Florian Schmidt: Kreuzbergs Baustadtrat setzt auf Gemeinwohl statt Hardrock-Hotel
Baustadtrat Florian Schmidt zeigt sich in Kreuzberg bürgernah: Noch in dieser Legislatur soll es 6.500 Baugenehmigungen geben - wenn sie dem Gemeinnutz dienen.
Florian Schmidt ist der Popstar unter Berlins Baustadträten: In Talkshows inzwischen so heimisch wie in Mieterversammlungen oder Demos gegen die Verdrängung. Zusammen mit Bezirksbürgermeisterin Monika Herrmann (Grüne) hat er Friedrichshain-Kreuzberg zum gallischen Dorf umgebaut, das dem Ansturm der Römer – neudeutsch: der Kapitalisten – trotzt.
Aber jetzt kommen die Verhältnisse ist Rutschen: Weil auch der Regierende Bürgermeister die eigenen Wurzeln seiner „Mieterpartei“ wiederentdeckt, wird Schmidt zum Mainstream.
In Kreuzberg werde gebaut, nicht nur geschützt
Ganz oben angekommen, im achten Stock des Bezirksamtes in der Yorckstraße, hat Florian Schmidt am Mittwoch zur Erläuterung der Wohnungspolitik seines Bezirks das berlintypische Schwarz übergestreift. Ein paar Dinge wolle er geraderücken: Dass in Kreuzberg nicht gebaut, sondern nur der Bestand geschützt werde, stimme nicht.
Und mitnichten sei es so, wie der Chef der Firma Trockland glauben mache: dass sich Berlin entscheiden müsse zwischen Kapitalismus und Sozialismus. Bei Trockland ist das natürlich ein Plädoyer für das Kapital, denn die Firma will den Checkpoint Charlie mit einem Hardrock-Hotel beglücken und bietet dafür dem Checkpoint-Museum teure Mietflächen in „seinem“ Quartier.
Schmidt hat das Gemeinwohl im Blick
Schmidt dagegen will einen dritten Weg gehen zusammen mit Genossenschaften, Banken und Stiftungen, die dem Gemeinwohl verpflichtet sind.
Gemeinsam soll Kreuzberg weitergebaut werden und zwar mit Bürgerbeteiligung so wie beim „Haus der Statistik“ am Alexanderplatz.

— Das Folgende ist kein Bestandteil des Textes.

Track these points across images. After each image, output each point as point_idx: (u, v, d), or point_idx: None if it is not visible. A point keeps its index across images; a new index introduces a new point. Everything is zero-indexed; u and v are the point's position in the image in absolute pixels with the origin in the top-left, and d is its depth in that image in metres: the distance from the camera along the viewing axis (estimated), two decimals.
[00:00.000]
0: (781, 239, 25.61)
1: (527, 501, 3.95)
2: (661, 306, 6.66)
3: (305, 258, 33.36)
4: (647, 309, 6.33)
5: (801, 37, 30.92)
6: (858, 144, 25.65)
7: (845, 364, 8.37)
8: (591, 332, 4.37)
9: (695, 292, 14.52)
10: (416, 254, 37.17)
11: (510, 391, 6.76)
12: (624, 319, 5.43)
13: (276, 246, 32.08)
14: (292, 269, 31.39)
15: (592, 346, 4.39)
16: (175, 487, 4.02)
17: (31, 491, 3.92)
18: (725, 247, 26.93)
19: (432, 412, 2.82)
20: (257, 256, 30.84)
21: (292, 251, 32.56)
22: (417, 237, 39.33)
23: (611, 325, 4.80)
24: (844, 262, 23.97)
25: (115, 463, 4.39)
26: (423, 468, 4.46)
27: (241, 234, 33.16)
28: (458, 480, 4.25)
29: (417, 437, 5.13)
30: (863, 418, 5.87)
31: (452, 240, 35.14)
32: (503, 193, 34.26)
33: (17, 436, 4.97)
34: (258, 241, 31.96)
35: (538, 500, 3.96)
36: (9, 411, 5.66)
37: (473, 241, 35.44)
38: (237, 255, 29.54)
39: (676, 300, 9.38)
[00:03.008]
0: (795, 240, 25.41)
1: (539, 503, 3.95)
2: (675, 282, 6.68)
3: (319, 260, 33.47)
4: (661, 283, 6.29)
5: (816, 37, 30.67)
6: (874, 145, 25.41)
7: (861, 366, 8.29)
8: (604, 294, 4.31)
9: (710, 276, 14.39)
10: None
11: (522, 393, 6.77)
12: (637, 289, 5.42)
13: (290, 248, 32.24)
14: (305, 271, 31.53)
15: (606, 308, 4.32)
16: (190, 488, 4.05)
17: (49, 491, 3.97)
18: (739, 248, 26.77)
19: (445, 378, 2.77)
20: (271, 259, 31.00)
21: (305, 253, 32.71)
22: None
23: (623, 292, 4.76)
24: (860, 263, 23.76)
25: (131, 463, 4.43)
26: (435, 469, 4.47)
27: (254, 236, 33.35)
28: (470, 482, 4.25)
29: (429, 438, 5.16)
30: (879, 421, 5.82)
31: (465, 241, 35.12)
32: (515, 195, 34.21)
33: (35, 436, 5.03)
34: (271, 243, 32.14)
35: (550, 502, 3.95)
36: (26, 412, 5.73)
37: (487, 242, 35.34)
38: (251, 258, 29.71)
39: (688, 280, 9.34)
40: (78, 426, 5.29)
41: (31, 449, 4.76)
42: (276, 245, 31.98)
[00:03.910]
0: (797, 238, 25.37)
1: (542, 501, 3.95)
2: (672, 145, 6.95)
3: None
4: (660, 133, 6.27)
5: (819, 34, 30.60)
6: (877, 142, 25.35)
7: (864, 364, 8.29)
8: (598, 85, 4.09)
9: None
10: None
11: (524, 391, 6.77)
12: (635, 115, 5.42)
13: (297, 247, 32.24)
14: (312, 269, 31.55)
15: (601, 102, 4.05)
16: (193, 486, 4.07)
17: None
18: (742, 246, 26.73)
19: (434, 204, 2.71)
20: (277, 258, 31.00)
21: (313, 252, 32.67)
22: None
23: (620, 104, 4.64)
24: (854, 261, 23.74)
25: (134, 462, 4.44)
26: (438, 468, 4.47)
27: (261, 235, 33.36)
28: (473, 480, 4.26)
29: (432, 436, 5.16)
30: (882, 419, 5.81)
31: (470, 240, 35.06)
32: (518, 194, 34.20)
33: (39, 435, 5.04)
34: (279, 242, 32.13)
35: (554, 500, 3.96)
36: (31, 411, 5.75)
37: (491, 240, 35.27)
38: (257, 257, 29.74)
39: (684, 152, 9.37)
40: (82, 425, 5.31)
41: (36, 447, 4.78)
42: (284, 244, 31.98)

Dort entsteht nach langen Diskussionen ein gemeinsamer Block für Flüchtlinge, Mieter, Künstlern und sozialen Initiativen für und aus dem Quartier.
Transparente Stadtentwicklung
Solche „Kooperative Gremien“ sollen auch die „Grundfeste“ erarbeiten für das Dragoner Areal: also welche Nutzer die Bauflächen bekommen und ob nicht gar ein „genossenschaftliches Kollektiv“ alles gemeinschaftlich entwickelt.
Schmidt will gleichsam alle mitnehmen im Quartier und Stadtentwicklung nicht länger auskungeln lassen zwischen Bauherren und Verantwortlichen in den Bezirken.
6.500 Baugenehmigungen noch in dieser Legislatur
Eine Offenheit für diese neue Baupolitik erkennt Schmidt bei zwei Eigentümern von Bauflächen am Hafenplatz, wo bis zu 400 Wohnungen entstehen könnten. Der Baustadtrat will nämlich gegenüber dem Senat Wort halten und 6.500 Baugenehmigungen in dieser Legislatur erteilen.
„Sogar wenn Gröner nicht baut“, sagt Schmidt in Anspielung auf den Streit um den Umbau des Postcheckamtes zum Wohnturm. Gestritten wird nun schon vor Gericht, vorerst über die Entfernung eines Plakates von Bauunternehmer Christoph Gröner mit Schmähungen der rot-rot-grünen Baupolitik. Dabei ist Schmidt nicht mal gegen Hochhäuser: Sogar 120 Meter hoch hinaus könne es am Hafenplatz gehen – sofern es dem Gemeinnutz dient.